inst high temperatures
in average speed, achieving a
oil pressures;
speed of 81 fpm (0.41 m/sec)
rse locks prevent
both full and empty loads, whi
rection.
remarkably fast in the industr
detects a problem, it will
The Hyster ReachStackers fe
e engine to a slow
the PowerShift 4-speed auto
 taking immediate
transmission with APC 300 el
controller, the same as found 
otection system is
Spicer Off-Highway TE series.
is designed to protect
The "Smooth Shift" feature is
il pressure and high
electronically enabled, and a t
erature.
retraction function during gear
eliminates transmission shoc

▶ _EXERCISE INSTRUCTIONS_: Hand back the listing exactly. Include every line.

▶ _RESPONSE_:
inst high temperatures
in average speed, achieving a
oil pressures;
speed of 81 fpm (0.41 m/sec)
rse locks prevent
both full and empty loads, whi
rection.
remarkably fast in the industr
detects a problem, it will
The Hyster ReachStackers fe
e engine to a slow
the PowerShift 4-speed auto
 taking immediate
transmission with APC 300 el
controller, the same as found 
otection system is
Spicer Off-Highway TE series.
is designed to protect
The "Smooth Shift" feature is
il pressure and high
electronically enabled, and a t
erature.
retraction function during gear
eliminates transmission shoc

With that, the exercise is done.